You know what they say about things that seem too good to be true. When I first walked into Portland Art Center's gargantuan 10,000-square-foot space in the Goldsmith Building 2 1/2 years ago, I had a feeling this might be one of those things, a feeling born out by this weekend's announcement that PAC is shutting its doors, ostensibly for good. The circumstances leading up to this closure have been the subject of much gossip and armchair quarterbacking, and ultimately have exposed the weakest links in a local art scene often presumed to be unqualifiedly strong. The closure does not come as a terrific surprise, given that its seeds were sown in an expansiveness that was perhaps overzealous. Also, with its recent mass resignation, PAC's board of directors left executive director Gavin Shettler and director of programs Kelly Rauer twisting in the wind, with little choice but to cut the noose.

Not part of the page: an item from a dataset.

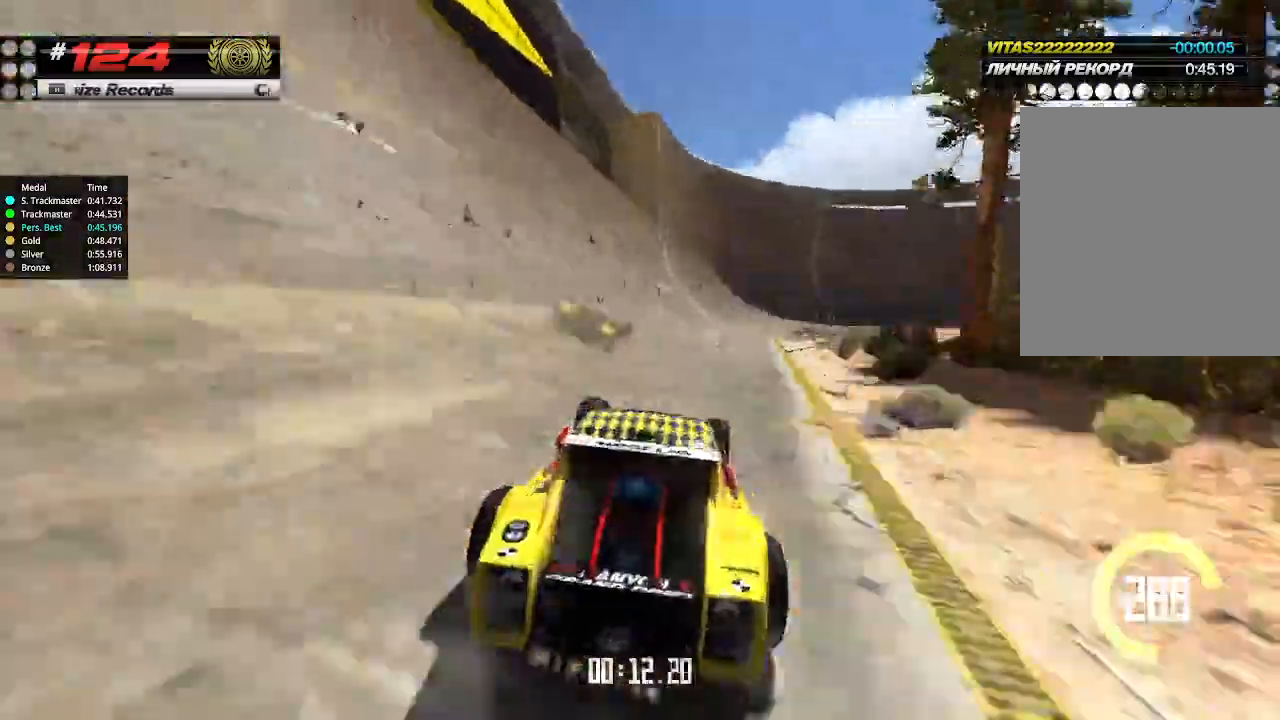
{"keys": ["up"], "events": [[67, "right", "up"], [100, "right", "down"], [233, "right", "up"]]}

I have covered Gavin Shettler since 2002, when he presided over an eponymous gallery at the Everett Station Lofts. Through his subsequent association with the Modern Zoo and PAC, he has proven himself one of the finest curators in the Northwest. He has a gift for conceptualizing, organizing and installing shows, as well as a likable personality and a strong sense of integrity. In my experience, Gavin Shettler is a guy you could give a briefcase with a million dollars in it, leave it with him overnight, and not have to count it the next day. That being said, excellent curatorial skills and being a stand-up mensch of a guy do not necessarily a great fundraiser or nonprofit director make. Fully competent as the Center's creative point-person, Shettler was probably in over his head as administrator and money man. Eventually, perhaps inevitably, his reach wound up exceeding his grasp, especially in an anemic collector climate largely focused on the Portland Art Museum and, to a lesser extent, Portland Institute for Contemporary Art.
One of Shettler and his followers' key missteps was trying to grow PAC too big too fast. If you are the Emperor of France, great; if you try to conquer Europe, you will find your Waterloo. I always liked PAC's previous location on Southeast Belmont Street: smallish, intimate, yet with ceilings high enough to accommodate major installations such as John Mace's creepy medical nightmare, The Sending . It was, in short, the perfect size for an emerging visual arts organization. The move to Chinatown in 2005, seductive as developer David Gold's offer was, will go down as overambitious. The space was a great, wondrous cavern, the programming wildly generous, the shows consistently well-staged and conceptually engaging. The first-floor Main Gallery, as well as the second-floor Light and Sound Gallery and Open Space Community Gallery, provided superb opportunities for artists to exhibit works that would neither be shown nor saleable in commercial galleries in a city such as Portland: Harvest Henderson's chandelier hung with dangling apples; Viktor Popovic's mountain of jumbled chairs; Adam Bailey's glowing salt pillars; Abi Spring and TJ Norris' sinuous mirrors; and Scott Wayne Indiana's 37 axes chopping into the ceiling. These and other shows, and the gorgeous, lofty Goldsmith Building itself, seemed to be sustained by the sheer willpower and charisma of Shettler, Rauer and their trusty volunteer staff.
Willpower and charisma, however, are not enough to run an arts organization, especially in a town that pays enormous lip service to its "creative class" but consistently refuses to put its money where its mouth is. This is a town reverberating with jackhammers and pile-drivers as new condo towers go up in every quadrant—condos largely appointed with cheaply framed posters, prefab Urban Outfitters "art," and bland, interior-decorator claptrap instead of serious contemporary art made by serious local artists, sold in serious local galleries. "Yuppies" and "hipsters" may be straw men, but if you have been to Anthropologie on a Tuesday afternoon or District on a Friday night, you know these dubious creatures are alive and well in the Pearl, blessed with an overabundance of money, cursed with an underabundance of taste. These are not the people who came to PAC openings or supported its programming. The people who cared most about PAC were the artists who showed there and the scrappy art groupies who loved challenging work. PAC's charm and downfall was that it engaged a slice of the community brimming over with passion but short on cash and connections.
Much has been made of Henry Hillman Jr.'s ill-fated, eleventh-hour effort to rescue and reorganize PAC late last year. Hillman and the Board were not satisfied at Shettler's bookkeeping or communication skills, and Shettler was ticked that Hillman thought he should resign. I know Hillman, and I know Shettler. I respect them both. I have never examined PAC's check registers, nor do I believe a PAC without Gavin Shettler in at least some capacity would be worth going to. On the other hand, a PAC with Shettler as head curator and a more experienced financial director, both working in tandem with a proactive, well-connected board—now there's something that might've worked. But at this late hour, such speculation is too little too late. As Peter Fonda says to Dennis Hopper at the end of Easy Rider , "We blew it." One of the best arts organizations in the Northwest is no more, thanks to a massive clusterfuck: a tsunami spawned by the collision of deep currents of artistic talent with a shockingly shallow pool of well-to-do art lovers who actually walk the walk—and a captain who steered the ship into the big wave anyway. Alas.